Ese verano comenzó haciendo un calor insoportable en Baltimore. A Elizabeth y Roger Button les gustaba ir al río a bañarse. Un día, recordaba Elizabeth, descansaban en la orilla del río. La armoniosa soledad del campo los hechizó.  Allí mismo, sin ningún pudor se abrazaron. Sumergiéndose en el lecho del río se dejaron arrastrar por la corriente. Convertido en una danza sin final el vuelo de las libélulas  hacía estallar los juncos.   
Al llegar a  la casa, Jacob les informó que el reloj se había parado en el momento en que sonaba la una de la tarde. 
En la oscuridad de la noche, cuando la ficción y la realidad se confunden, Elizabeth soñaba con animales enormes de  arrugada y áspera piel gris, “así son los elefantes” había comentado Theodor, el hermano de su padre, al regresar de un viaje a la India. “Es el mamífero con el tiempo de gestación más largo, 22 meses y con un peso de 115 kg en su nacimiento”. Confundida y avergonzada, en la puerta de la iglesia  el reverendo Patrik Wrihgt, dirigiendo hacia ella su mano acusadora la llamaba: “¡Pecadora!”, la palabra se repetía una y otra vez, mientras una losa de cemento caía sobre su cabeza. 

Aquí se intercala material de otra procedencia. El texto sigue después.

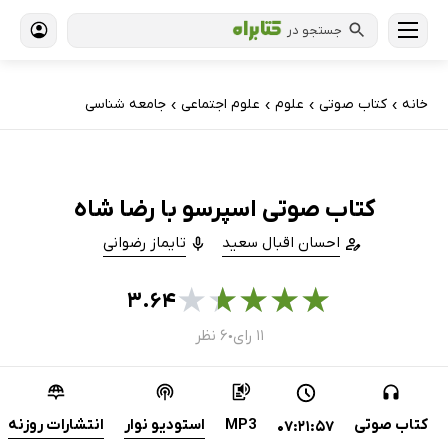
جستجو در
خانه
کتاب‌ صوتی
علوم
علوم اجتماعی
جامعه شناسی
›
›
›
›
کتاب صوتی اسپرسو با رضا شاه
احسان اقبال سعید
تایماز رضوانی
★
★
★
★
★
۳.۶۴
۱۱ رای
۶ نظر
●
کتاب صوتی
MP3
استودیو نوار
انتشارات روزنه
07:21:57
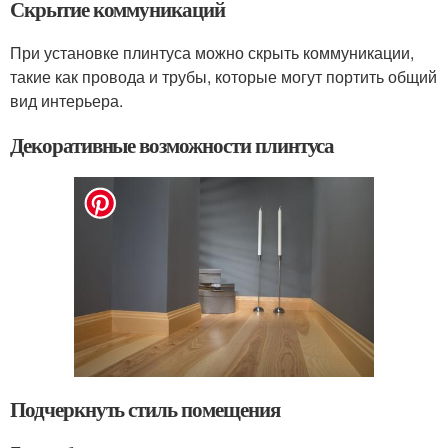
Скрытие коммуникаций
При установке плинтуса можно скрыть коммуникации,
такие как провода и трубы, которые могут портить общий
вид интерьера.
Декоративные возможности плинтуса
Подчеркнуть стиль помещения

Ya no volvió a hacer calor en Baltimore. Después de ese día las nubes se apoderaron del cielo, y cuando no llovía, estaba nublado, y si no, volvía a llover otra vez.

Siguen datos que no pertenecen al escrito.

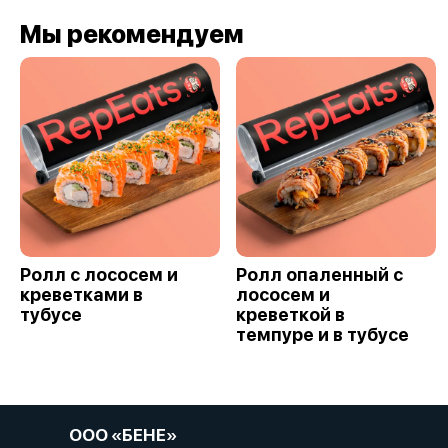
Мы рекомендуем
Ролл с лососем и
Ролл опаленный с
креветками в
лососем и
тубусе
креветкой в
темпуре и в тубусе
ООО «БЕНЕ»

Al cabo de una semana recibieron una carta de Escocia, el abuelo James William Scott había fallecido a las 13 horas del 28 de julio de 1859. 
A veces, Elizabeth miraba el reloj, y en la posición de las manecillas percibía la sonrisa irónica de su abuelo.
El mutismo del reloj provocaba misterio y esparcía la soledad de las horas que no sonaban por toda la casa. 
El verano se hizo interminable y el invierno llegó antes de lo previsto. Ni la llegada de la primavera consiguió levantar el ánimo de una Elizabeth consumida y raquítica, sus brillantes ojos verdes estaban apagados por una cortina gris. Su voluminoso vientre le impedía andar haciéndole perder el equilibrio. 
La mayor parte del día lo pasaba en la cama lamentándose de su mala suerte y pensando que lo que llevaba dentro no eran trillizos como se empeñaba en afirmar  el doctor Keene, sino un elefante con grandes colmillos y enormes patas, fruto de su pecado. Y, cuando el animal  que transportaba  en sus entrañas se movía, los dolores eran insoportables y la losa del sueño era cada vez más pesada y difícil de retirar.
Nueve interminables meses duró el embarazo mientras una barriga con patas esperaba con impaciencia el final de la tormentosa gestación. 
Veinticuatro eternas  horas duró el alumbramiento. Elizabeth gritaba, lloraba y se retorcía de dolor.
Una pequeña cabeza asomó por fin. El doctor exclamó ¡Oh!, la sorprendida comadrona añadió ¡Ah! Y la enfermera gritó ¡Dios mío!.